Apart from the lack of correlation between ASCA serology and subsequent biologic treatment, we also observed that positive family history for IBD was more frequently noted in CD and UC non-recipients. On one hand, young age at diagnosis probably evidences high genetic load [29] and could be seen as a risk factor for unfavorable prognosis. On the other hand, a history of IBD in a close relative favors diagnosis at an earlier stage of the disease, which can influence the first years of patient care. A limitation of our study was the cut-off age of 18 and so we cannot discuss the clinical courses of our patients during longer follow-ups.

Some researchers have also considered the effect of overweight/obesity on IBD course. Although weight loss/underweight are among the symptoms of Crohn’s disease, it has been suggested that overweight/obesity, increasingly common among patients with IBD, might aggravate the clinical course due to the interplay between proinflammatory states of obesity and IBD-related inflammation [30,31]. Bearing this in mind, we examined the potential impact of overweight/obesity on the need for biological therapy; no correlation was revealed, although it should be emphasized that only 20 (9.5%) out of 231 IBD participants were overweight/obese.

5. Conclusions

Summing up, in Crohn’s disease sufferers, perianal disease, complicated disease type, ileocecal disease, hypoproteinemia, high PCDAI at diagnosis, elevated total serum IgA, and, marginally, anemia and L4a and L4b coexistence, turned out to be predictors of biologic therapy adoption before the age of 18 years. The odds ratio was the highest for elevated serum IgA, perianal disease, and complicated disease type. In UC, the risk factors were fatigue, hypoalbuminemia, high PUCAI at diagnosis, and extraintestinal manifestations other than primary sclerosing cholangitis. Fatigue and hypoalbuminemia were the most important. Generally, risk factors for biologic treatment in IBD (UC and CD together) were fever and fatigue at diagnosis, hypoalbuminemia, hypoproteinemia, and elevated CRP; hypoalbuminemia was the most significant predictor.

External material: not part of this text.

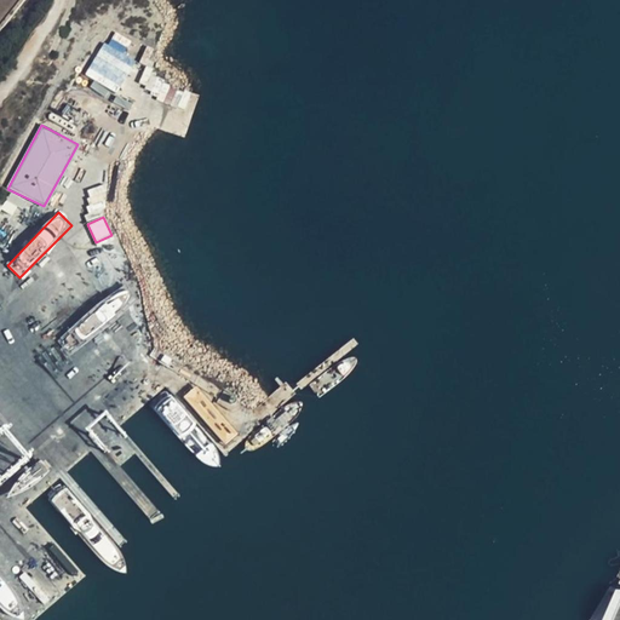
[(76,339),(135,303),(125,288),(68,325),(76,339)]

We believe that our observations regarding clinical manifestations of IBD at diagnosis and the effect thereof on the subsequent adoption of biologic therapy are the most interesting aspect of this study. It seems that children with severe IBD who subsequently require biologic therapy more frequently present with symptoms and signs of systemic inflammation, i.e., fatigue, fever, and CRP elevation. Interestingly enough, the proportions of hypoalbuminemia were comparable in UC (15%) and CD (19%). However, correlation with subsequent adoption of biologics was only noted in UC participants. These findings might indicate a need for a larger sample; a combined analysis of both UC and CD demonstrated the statistical significance of this parameter (OR = 2.69, p = 0.0113). It should be emphasized that, while PCDAI provides more detailed characteristics of the disease as it comprises albumin level, ESR, fever, and extraintestinal manifestations, PUCAI does not include an assessment of these features. Nevertheless, it seems that laboratory parameters, body temperature, or extraintestinal manifestations at diagnosis might have significant prognostic value also in UC.

Our findings in general are consistent with those reported by other authors. We hope they might contribute to the assessment of clinical presentation in IBD and the prognosis of its clinical course.